Okay. Thank you. Our next questions come from the line of Douglas Tsao with H. C. Wainwright.
Please proceed with your questions. Hi, good morning. Thanks for taking the questions. Just trying to confirm your comments. So do you just given sort of magnitude of effect that you anticipate seeing, you don't expect to just have a need to put patients on statins during the blinded portion of the study?
Correct. Okay. And in terms of afterwards sort of in the open label in the extension period where patients would potentially need to be put on to statin therapy, will there be sort of a management? Thank you. Yes.
That's a great question, Doug. I could imagine there'll be a little bit of both depending on the trial and the disease population and some other factors. I think 1 of the things that came out of the market research with physicians is that they are very interested to have some data. I showed some very anecdotal data today that we found very interesting. And physicians are going to want to know what happens when I prescribe a statin to a patient treated with 1401 whose cholesterol has gone up a bit or who's at risk of more risk of cardiovascular risk and they're wanting to keep their LDL lower.

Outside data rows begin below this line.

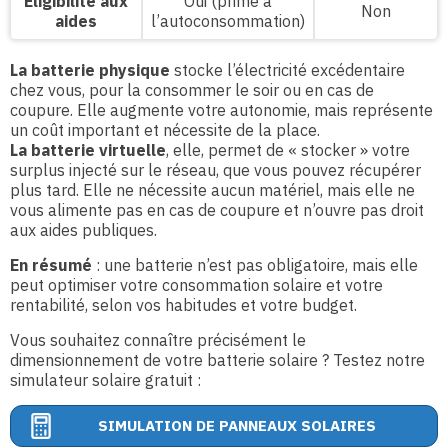
Éligibilité aux
Oui (prime à
Non
aides
l’autoconsommation)
La batterie physique
stocke l’électricité excédentaire
chez vous, pour la consommer le soir ou en cas de
coupure. Elle augmente votre autonomie, mais représente
un coût important et nécessite de la place.
La batterie virtuelle
, elle, permet de « stocker » votre
surplus injecté sur le réseau, que vous pouvez récupérer
plus tard. Elle ne nécessite aucun matériel, mais elle ne
vous alimente pas en cas de coupure et n’ouvre pas droit
aux aides publiques.
En résumé
: une batterie n’est pas obligatoire, mais elle
peut optimiser votre consommation solaire et votre
rentabilité, selon vos habitudes et votre budget.
Vous souhaitez connaître précisément le
dimensionnement de votre batterie solaire ? Testez notre
simulateur solaire gratuit :
SIMULATION DE PANNEAUX SOLAIRES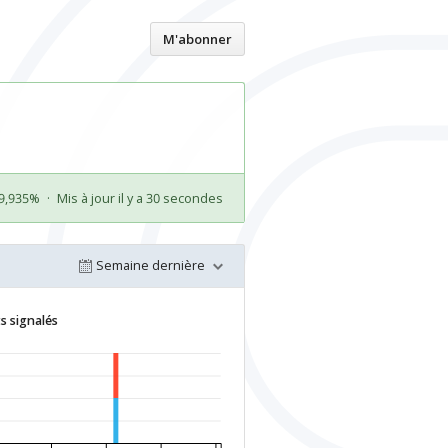
Accueil
M'abonner
99,935%
·
Mis à jour il y a 30 secondes
Semaine dernière
s signalés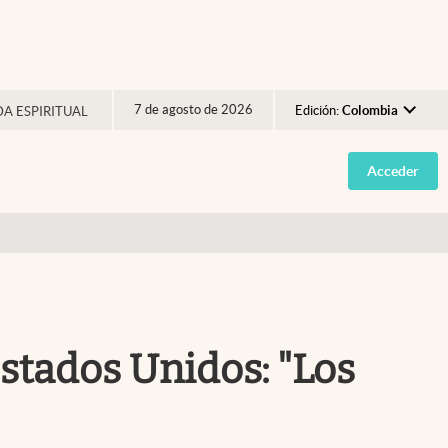
7 de agosto de 2026
Edición:
Colombia
DA ESPIRITUAL
Argentina
Acceder
España
México
USA
Colombia
Uruguay
stados Unidos: "Los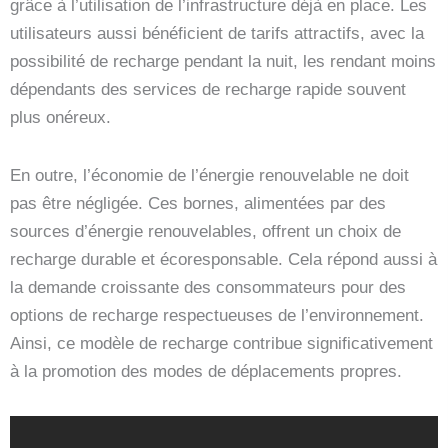
grâce à l’utilisation de l’infrastructure déjà en place. Les
utilisateurs aussi bénéficient de tarifs attractifs, avec la
possibilité de recharge pendant la nuit, les rendant moins
dépendants des services de recharge rapide souvent
plus onéreux.
En outre, l’économie de l’énergie renouvelable ne doit
pas être négligée. Ces bornes, alimentées par des
sources d’énergie renouvelables, offrent un choix de
recharge durable et écoresponsable. Cela répond aussi à
la demande croissante des consommateurs pour des
options de recharge respectueuses de l’environnement.
Ainsi, ce modèle de recharge contribue significativement
à la promotion des modes de déplacements propres.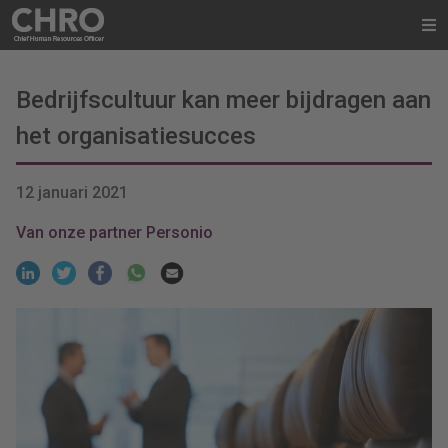
Bedrijfscultuur kan meer bijdragen aan
het organisatiesucces
12 januari 2021
Van onze partner Personio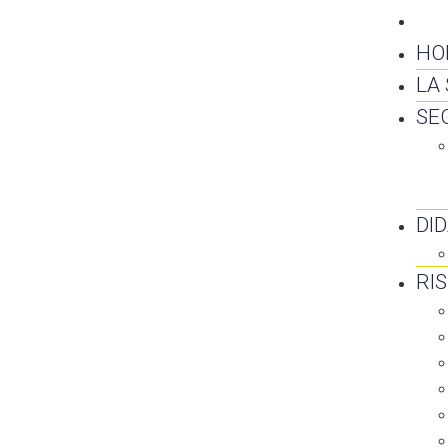
CO
HO
LA
SE
DI
RI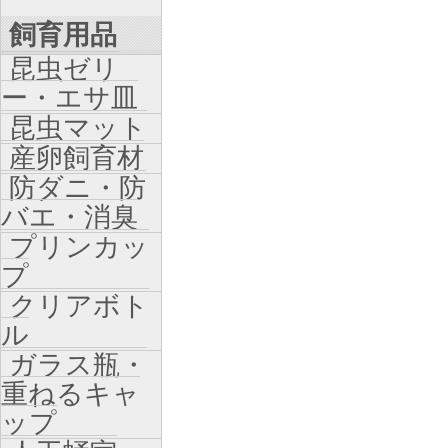
飼育用品
昆虫ゼリ
ー・エサ皿
昆虫マット
産卵飼育材
防ダニ・防
バエ・消臭
プリンカッ
プ
クリアボト
ル
ガラス瓶・
重ねるキャ
ップ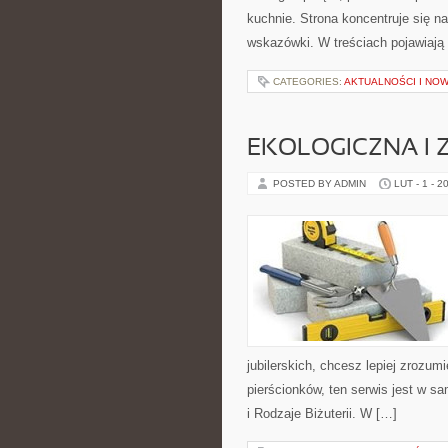
kuchnie. Strona koncentruje się n
wskazówki. W treściach pojawiają
CATEGORIES:
AKTUALNOŚCI I NO
EKOLOGICZNA I
POSTED BY ADMIN
LUT - 1 - 2
jubilerskich, chcesz lepiej zrozu
pierścionków, ten serwis jest w sa
i Rodzaje Biżuterii. W […]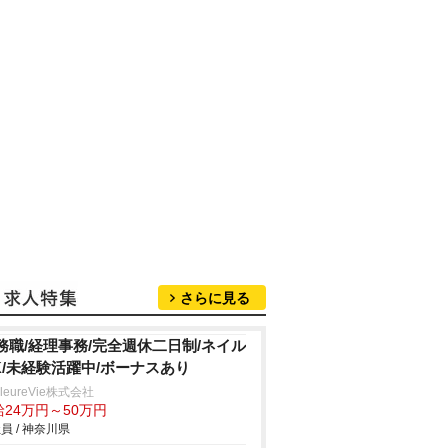
さらに見る
務職/経理事務/完全週休二日制/ネイル
K/未経験活躍中/ボーナスあり
lleureVie株式会社
給24万円～50万円
員 / 神奈川県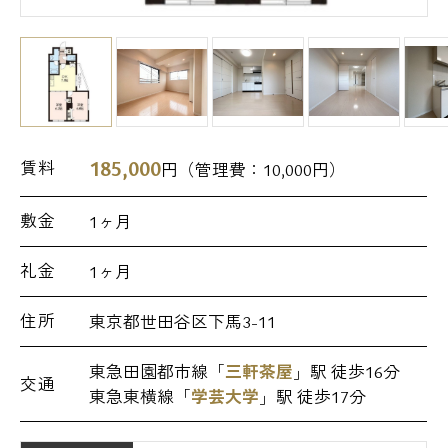
185,000
賃料
円（管理費：
10,000
円）
敷金
1ヶ月
礼金
1ヶ月
住所
東京都世田谷区下馬3-11
東急田園都市線「
三軒茶屋
」駅 徒歩16分
交通
東急東横線「
学芸大学
」駅 徒歩17分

So I think we'll probably have some designs where we are a little bit prescriptive, which will allow us to create sort of some predefined data sets to answer some specific scientific questions that will help clinicians understand how to treat their patients. But I think there will also be other trials where we will leave it to physician management and judgment and that will also create a different type of data that will be useful. So I'd imagine that we'll end up with both designs over time. Okay, great. Thank you.

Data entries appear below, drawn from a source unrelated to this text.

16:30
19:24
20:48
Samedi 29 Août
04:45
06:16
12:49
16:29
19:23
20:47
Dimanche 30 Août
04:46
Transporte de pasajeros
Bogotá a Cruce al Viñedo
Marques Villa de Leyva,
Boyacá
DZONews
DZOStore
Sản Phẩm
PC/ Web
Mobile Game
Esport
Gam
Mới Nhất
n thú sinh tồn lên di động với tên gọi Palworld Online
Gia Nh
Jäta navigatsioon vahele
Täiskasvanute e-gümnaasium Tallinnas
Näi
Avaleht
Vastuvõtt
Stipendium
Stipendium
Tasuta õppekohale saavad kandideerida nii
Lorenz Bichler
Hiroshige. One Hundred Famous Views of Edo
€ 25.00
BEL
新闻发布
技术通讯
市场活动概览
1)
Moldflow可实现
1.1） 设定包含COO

And I was talking about the long term extension there, the most advanced. Okay. There are no further questions at this time. I'd like to hand the call back over to Pete Salzman for any closing comments. Thanks for that.

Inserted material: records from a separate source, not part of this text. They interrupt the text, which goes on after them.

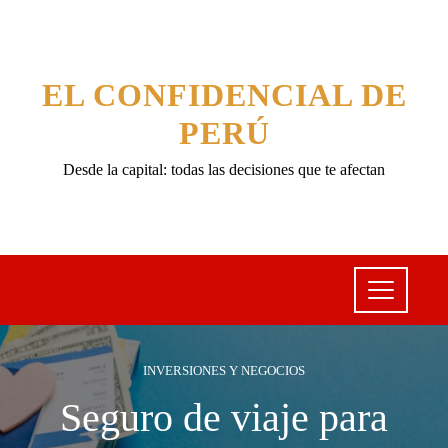
EL CONFIDENCIAL DE
PERÚ
Desde la capital: todas las decisiones que te afectan
INVERSIONES Y NEGOCIOS
Seguro de viaje para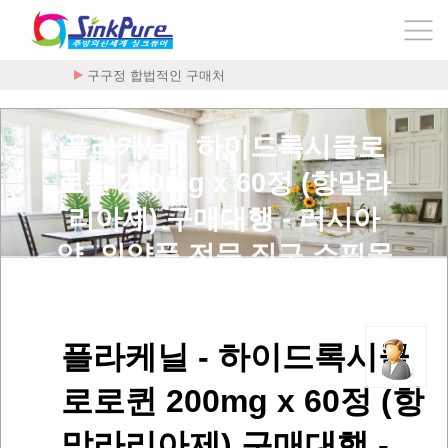
구구정 합법적인 구매처
플라케닐 - 하이드록시클로
로퀸 200mg x 60정 (항말라
리아제) 구매대행 - 러시아
약, 의약품 전문 직구 쇼핑몰
> 사용후기
플라케닐 - 하이드록시클
로로퀸 200mg x 60정 (항
말라리아제) 구매대행 -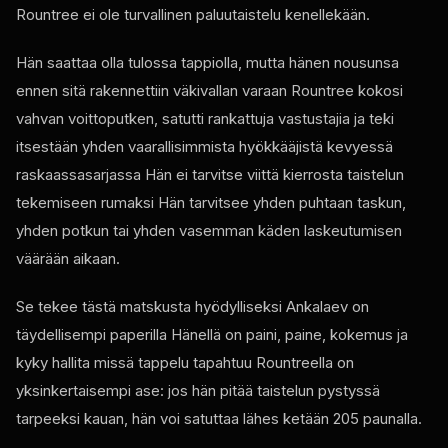
Rountree ei ole turvallinen paluutaistelu kenellekään.
Hän saattaa olla tulossa tappiolla, mutta hänen nousunsa
ennen sitä rakennettiin väkivallan varaan Rountree kokosi
vahvan voittoputken, satutti rankattuja vastustajia ja teki
itsestään yhden vaarallisimmista hyökkääjistä kevyessä
raskaassasarjassa Hän ei tarvitse viittä kierrosta taistelun
tekemiseen rumaksi Hän tarvitsee yhden puhtaan taskun,
yhden potkun tai yhden vasemman käden laskeutumisen
väärään aikaan.
Se tekee tästä matskusta hyödylliseksi Ankalaev on
täydellisempi paperilla Hänellä on paini, paine, kokemus ja
kyky hallita missä tappelu tapahtuu Rountreella on
yksinkertaisempi ase: jos hän pitää taistelun pystyssä
tarpeeksi kauan, hän voi satuttaa lähes ketään 205 paunalla.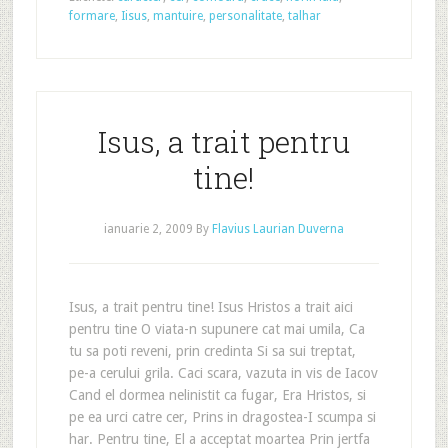
formare
,
Iisus
,
mantuire
,
personalitate
,
talhar
Isus, a trait pentru
tine!
ianuarie 2, 2009
By
Flavius Laurian Duverna
Isus, a trait pentru tine! Isus Hristos a trait aici
pentru tine O viata-n supunere cat mai umila, Ca
tu sa poti reveni, prin credinta Si sa sui treptat,
pe-a cerului grila. Caci scara, vazuta in vis de Iacov
Cand el dormea nelinistit ca fugar, Era Hristos, si
pe ea urci catre cer, Prins in dragostea-I scumpa si
har. Pentru tine, El a acceptat moartea Prin jertfa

So, I really appreciate everybody's attention and just a lot of great questions. We have completed as I review today, pretty extensive review of our program, looking at data from a lot of different trials. And we're excited by what we see. We see a lot of potential for 1401 given its broad therapeutic window and given the insight that the LDL signal that we have seen is modest at the doses where most patients will be treated and should be manageable for the vast majority of patients. So based on those learnings, we're excited to get back into the clinic and we've got a team that's working hard to get that done.
And I look forward to more discussions with all of you about our future plans and the indications we'll be announcing in the future. Thanks everyone. Thank you for your participation. This does conclude today's teleconference. You may disconnect your lines at this time.